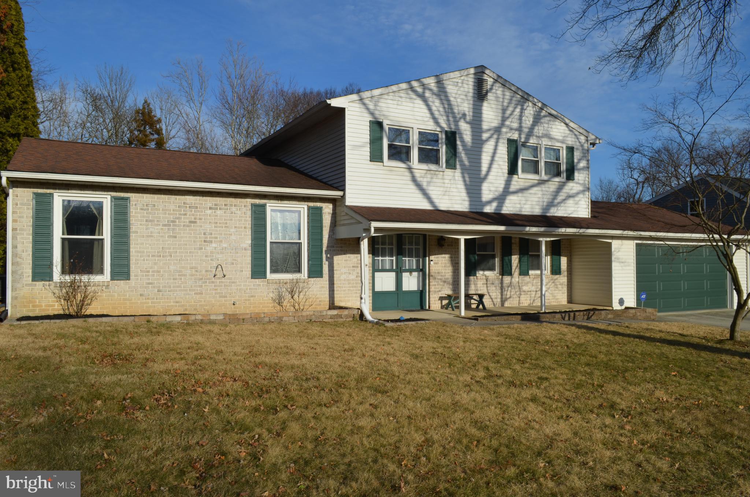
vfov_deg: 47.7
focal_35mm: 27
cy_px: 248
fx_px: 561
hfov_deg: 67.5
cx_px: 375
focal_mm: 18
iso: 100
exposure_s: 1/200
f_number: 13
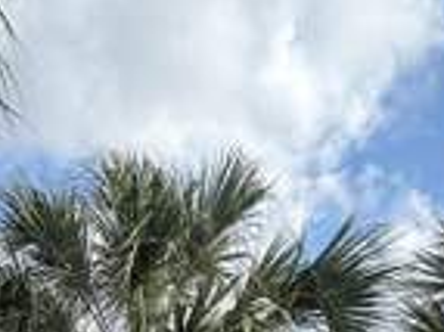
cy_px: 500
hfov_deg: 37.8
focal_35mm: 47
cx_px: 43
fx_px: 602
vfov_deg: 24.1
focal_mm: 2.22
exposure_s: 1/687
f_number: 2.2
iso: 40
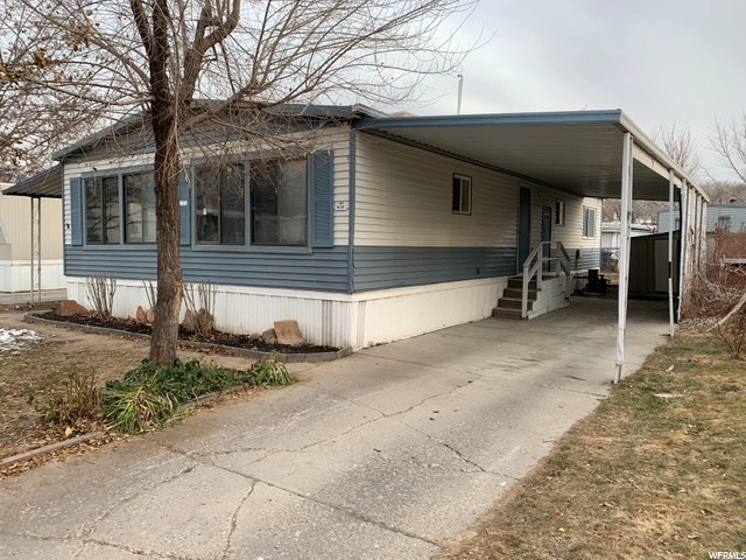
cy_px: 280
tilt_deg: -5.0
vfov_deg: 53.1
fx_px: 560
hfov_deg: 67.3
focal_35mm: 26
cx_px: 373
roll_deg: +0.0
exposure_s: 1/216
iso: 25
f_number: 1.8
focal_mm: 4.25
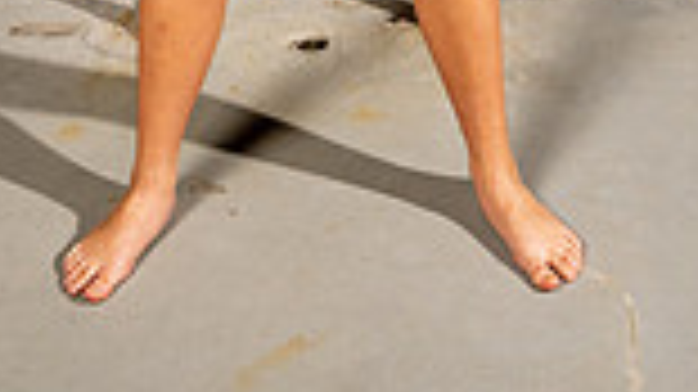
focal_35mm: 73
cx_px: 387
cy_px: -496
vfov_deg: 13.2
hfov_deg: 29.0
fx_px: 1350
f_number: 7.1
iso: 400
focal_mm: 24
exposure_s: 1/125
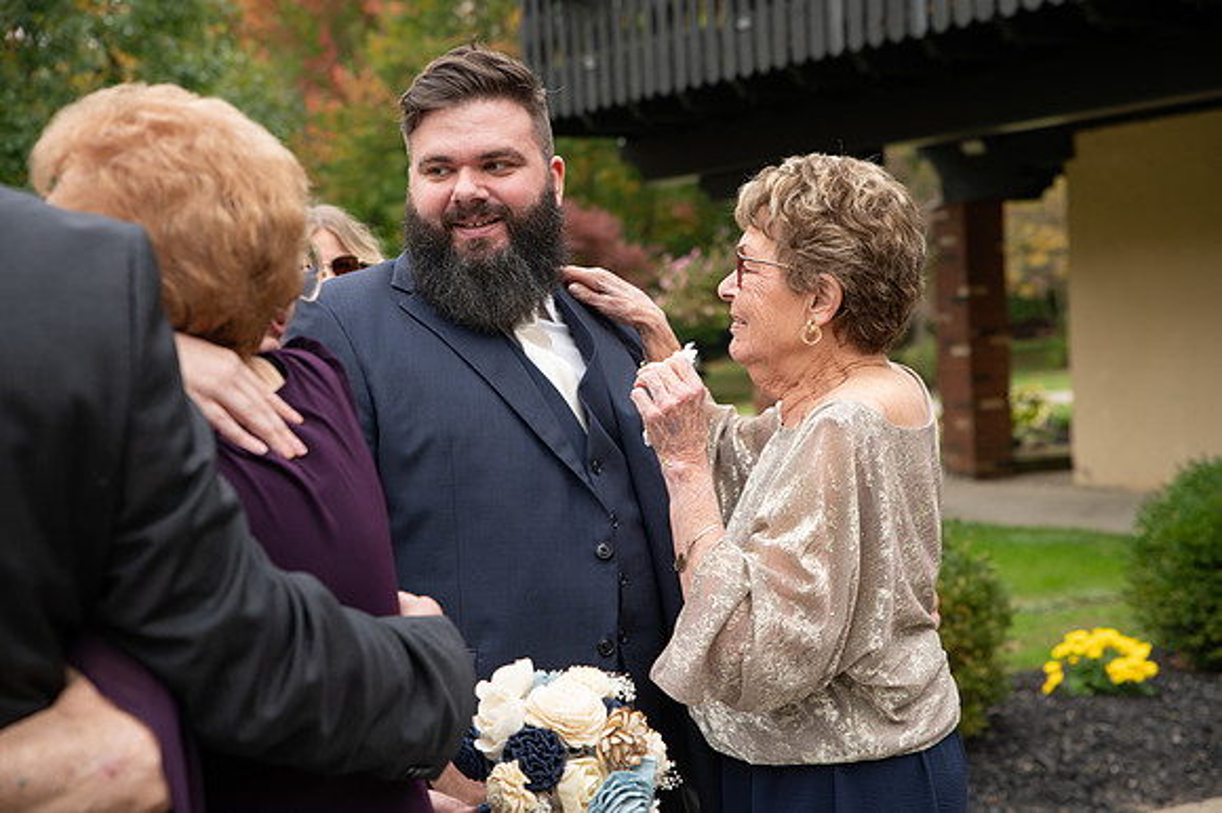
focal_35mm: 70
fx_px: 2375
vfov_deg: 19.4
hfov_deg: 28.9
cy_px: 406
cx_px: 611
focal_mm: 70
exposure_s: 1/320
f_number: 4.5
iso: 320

==

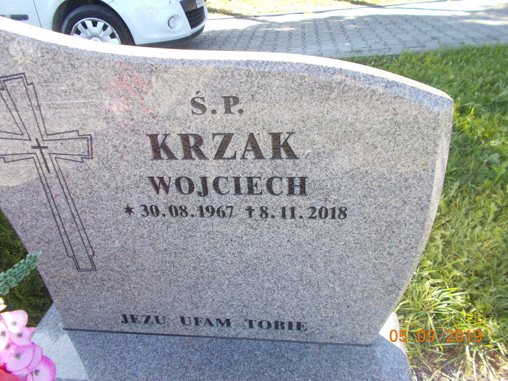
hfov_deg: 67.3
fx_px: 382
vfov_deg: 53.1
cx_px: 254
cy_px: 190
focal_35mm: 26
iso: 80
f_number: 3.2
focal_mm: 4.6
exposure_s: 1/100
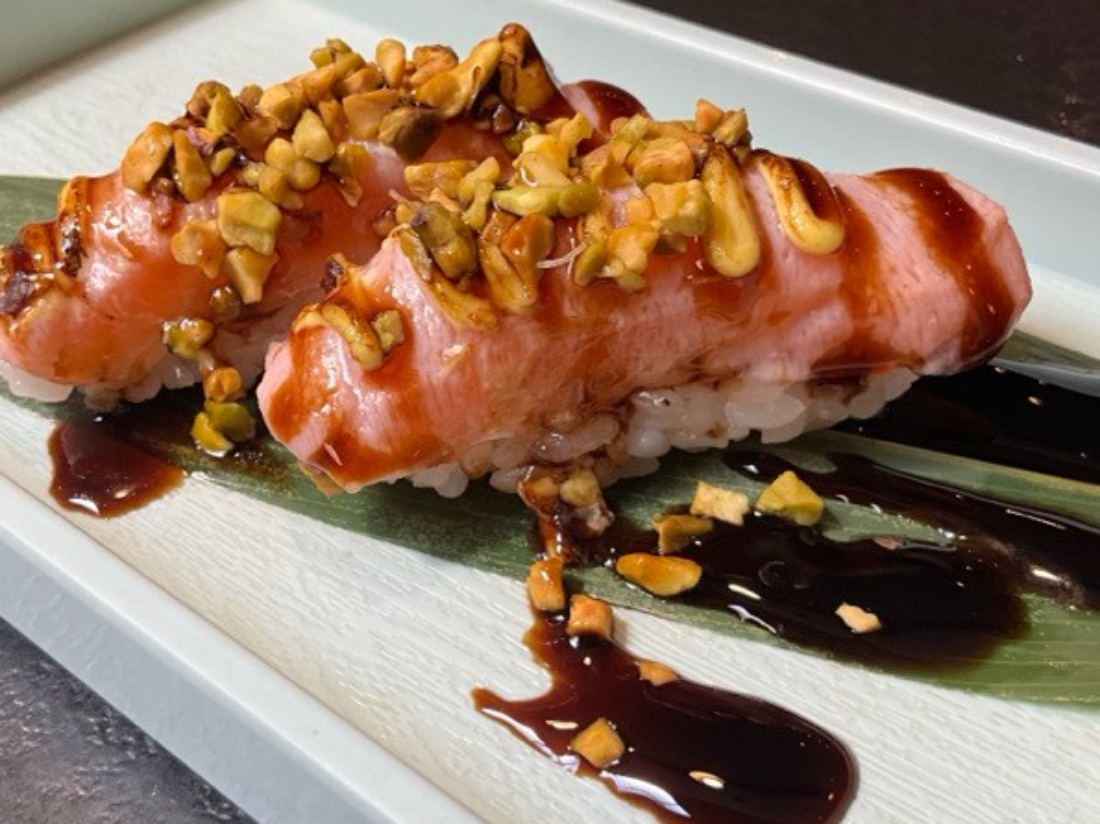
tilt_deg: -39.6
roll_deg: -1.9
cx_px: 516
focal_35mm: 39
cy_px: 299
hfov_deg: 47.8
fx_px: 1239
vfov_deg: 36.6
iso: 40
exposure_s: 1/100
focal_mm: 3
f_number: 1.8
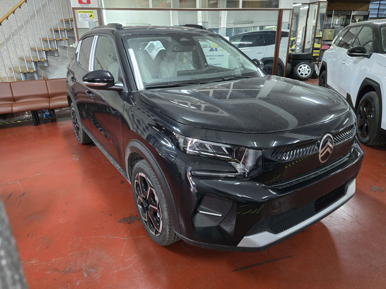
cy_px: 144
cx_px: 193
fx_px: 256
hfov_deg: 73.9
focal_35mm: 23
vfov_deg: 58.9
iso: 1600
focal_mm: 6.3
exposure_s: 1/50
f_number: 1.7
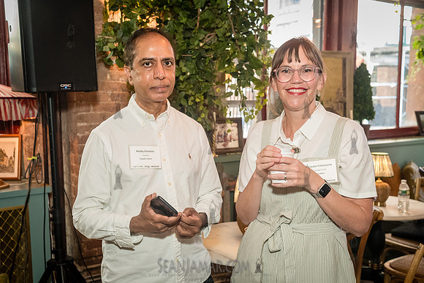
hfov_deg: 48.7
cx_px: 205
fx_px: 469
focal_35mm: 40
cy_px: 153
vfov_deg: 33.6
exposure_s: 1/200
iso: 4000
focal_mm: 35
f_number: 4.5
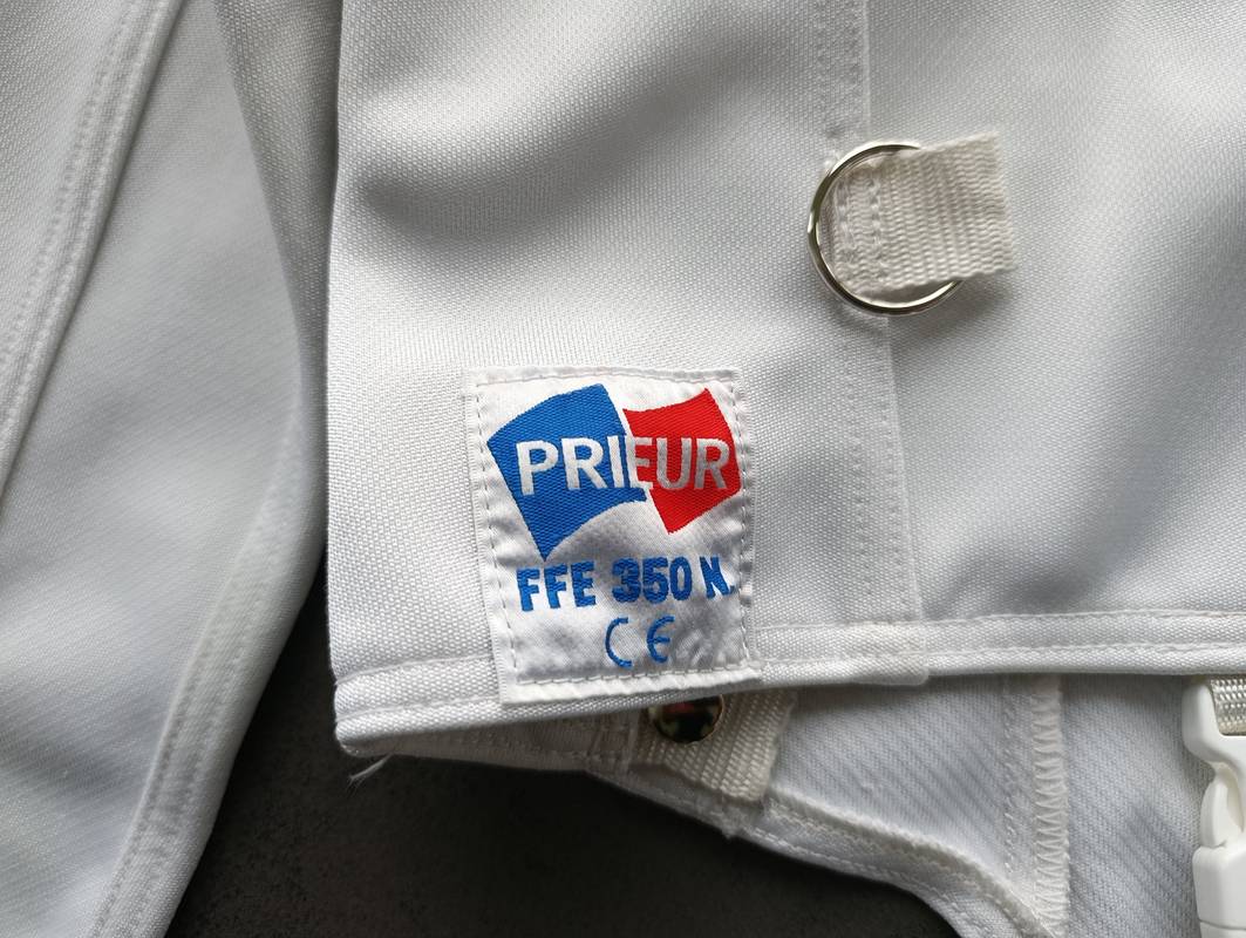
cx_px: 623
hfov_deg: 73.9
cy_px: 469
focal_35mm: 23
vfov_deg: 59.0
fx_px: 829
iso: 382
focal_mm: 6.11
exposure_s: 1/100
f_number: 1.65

--

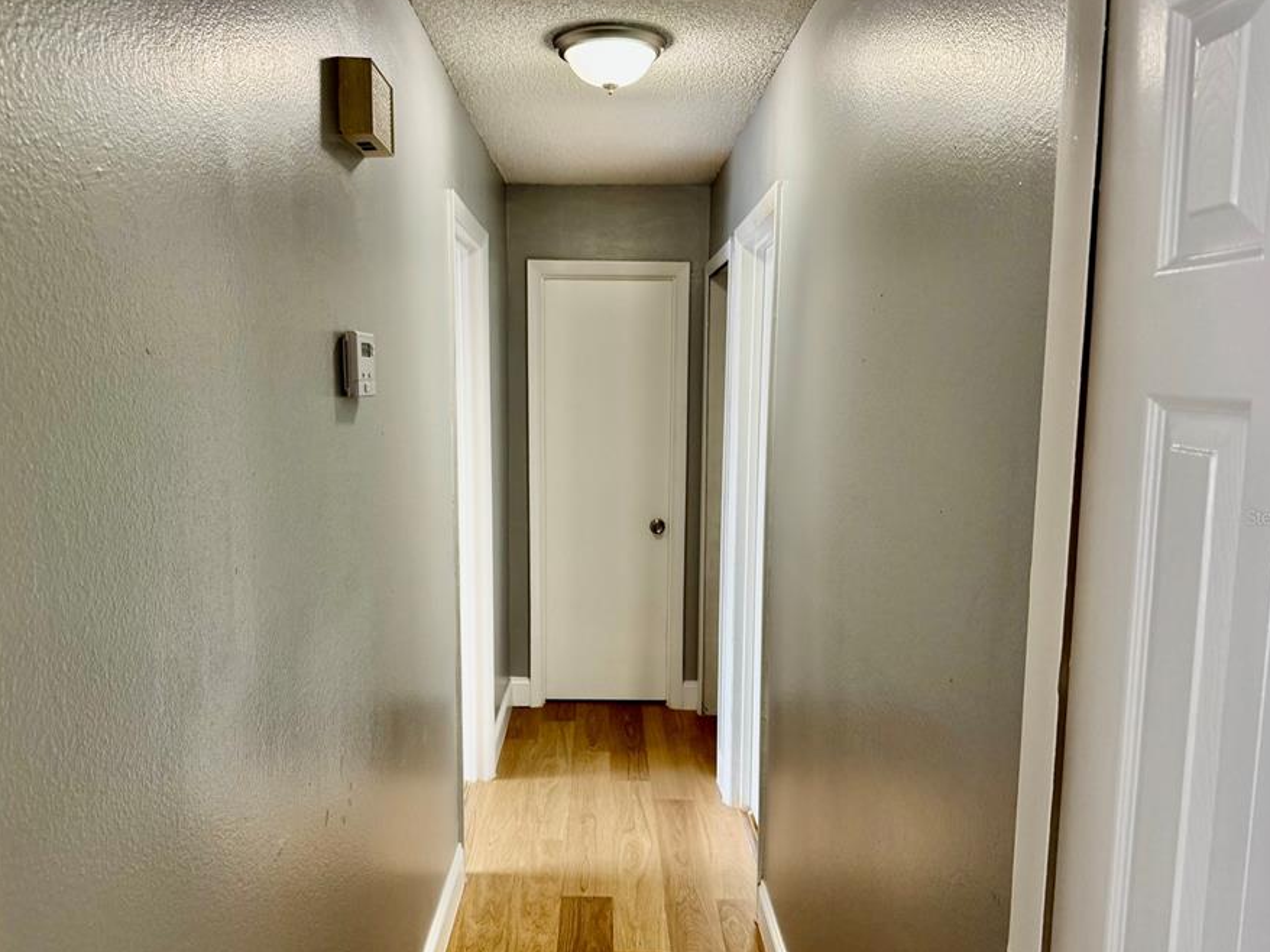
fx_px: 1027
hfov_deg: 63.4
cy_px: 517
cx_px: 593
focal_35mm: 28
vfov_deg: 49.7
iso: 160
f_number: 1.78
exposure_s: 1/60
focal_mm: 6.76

Task brief: Using the records above, repeat exactly the run of lines that starts with the line with "vfov_deg: 47.7" and goes on through the line with "exposure_s: 1/216"; omit each picture.

Response to this exercise:
vfov_deg: 47.7
focal_35mm: 27
cy_px: 248
fx_px: 561
hfov_deg: 67.5
cx_px: 375
focal_mm: 18
iso: 100
exposure_s: 1/200
f_number: 13
cy_px: 500
hfov_deg: 37.8
focal_35mm: 47
cx_px: 43
fx_px: 602
vfov_deg: 24.1
focal_mm: 2.22
exposure_s: 1/687
f_number: 2.2
iso: 40
cy_px: 280
tilt_deg: -5.0
vfov_deg: 53.1
fx_px: 560
hfov_deg: 67.3
focal_35mm: 26
cx_px: 373
roll_deg: +0.0
exposure_s: 1/216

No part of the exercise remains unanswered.